3.3. Testing the Result

After applying these changes, we can check the /tmp/action1.log file again to see the detection works as expected:

$ tail -f /tmp/action1.log
...
PID: 11529 Action started at 14:18:01, ETA: 70 seconds
PID: 11531 Previous instance is still active at 14:19:01, aborting ... 
PID: 11529 Action finished at 14:19:11
PID: 11545 Action started at 14:20:01, ETA: 70 seconds

Although this method seems to work well, it may not be reliable enough for every use case.

In practice, the script may not know its unique path on the file system and so might have to search for a substring containing its name.  So, if there were another instance of a bash process that happens to contain the same substring, then there would be a false positive. We may need a more robust solution.

4. Detecting Running Instance by .pid File

4.1. Use a File to Communicate the State

With this method, we utilize the .pid file technique. This way, the next task instance can detect the file left by a previous incarnation to determine if another instance is running. We’ll introduce a PIDFILE variable and two procedures for handling .pid file:

PIDFILE="/tmp/action1.pid"

create_pidfile () {
  echo $$ > "$PIDFILE"
}

remove_pidfile () {
  [ -f "$PIDFILE" ] && rm "$PIDFILE"
}

We should call these from around the code that performs the action (within the conditional logic that aborts when there’s an instance already running):

create_pidfile 
do_the_action
remove_pidfile 

4.2. Reading Messages from the Previous Instance

Let’s rewrite our previous_instance_active function to use this method:

previous_instance_active () {
  local prevpid
  if [ -f "$PIDFILE" ]; then
    prevpid=$(cat "$PIDFILE")
    kill -0 $prevpid 
  else 
    false
  fi
}

By using kill -0 here, we enforce the .pid file technique with an extra check. If it fails, then we know the previous instance PID, detected in the file, is no longer a running process.

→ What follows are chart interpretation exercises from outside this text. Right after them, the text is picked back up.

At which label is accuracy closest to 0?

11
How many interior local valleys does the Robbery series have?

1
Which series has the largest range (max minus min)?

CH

4.3. Avoiding a Stale .pid File

The file-based detection is a lot more reliable than using pgrep, but it may still not be robust enough.

Let’s think about the case when a failure occurs in the middle of task execution. The task process disappears, but the .pid file would remain. Although we’re checking for whether that PID is active, PID can be reused by the system for other processes. This might result in false detection.

Therefore, we want to increase the chances of the .pid file being removed when the process quits. We can do that with the use of the trap instruction. The trap command binds the execution of code to system signals. We can use a special EXIT signal to make the cleanup code run on script exit whatever the exit reason is.

To add this removal-on-exit functionality, we only have to modify the final lines:

trap remove_pidfile EXIT
create_pidfile
do_the_action

We do not call the remove_pidfile procedure explicitly anymore, but instead, make bash perform that invocation as the script terminates*.*

5. Conclusion

It’s common to want single-instances of certain processes. However, when scheduling those with cron daemon, we have to implement some sort of mutex ourselves. The main challenge in solving that problem is finding a way to correctly detect active instances and abort the overlapping execution.

In this tutorial, we saw several variations of detecting an existing instance of a script. We implemented both process detection and a file-based mechanism. We also compare the reliability of the methods.

All the approaches described in this tutorial use standard Linux utilities, available in most Linux distributions.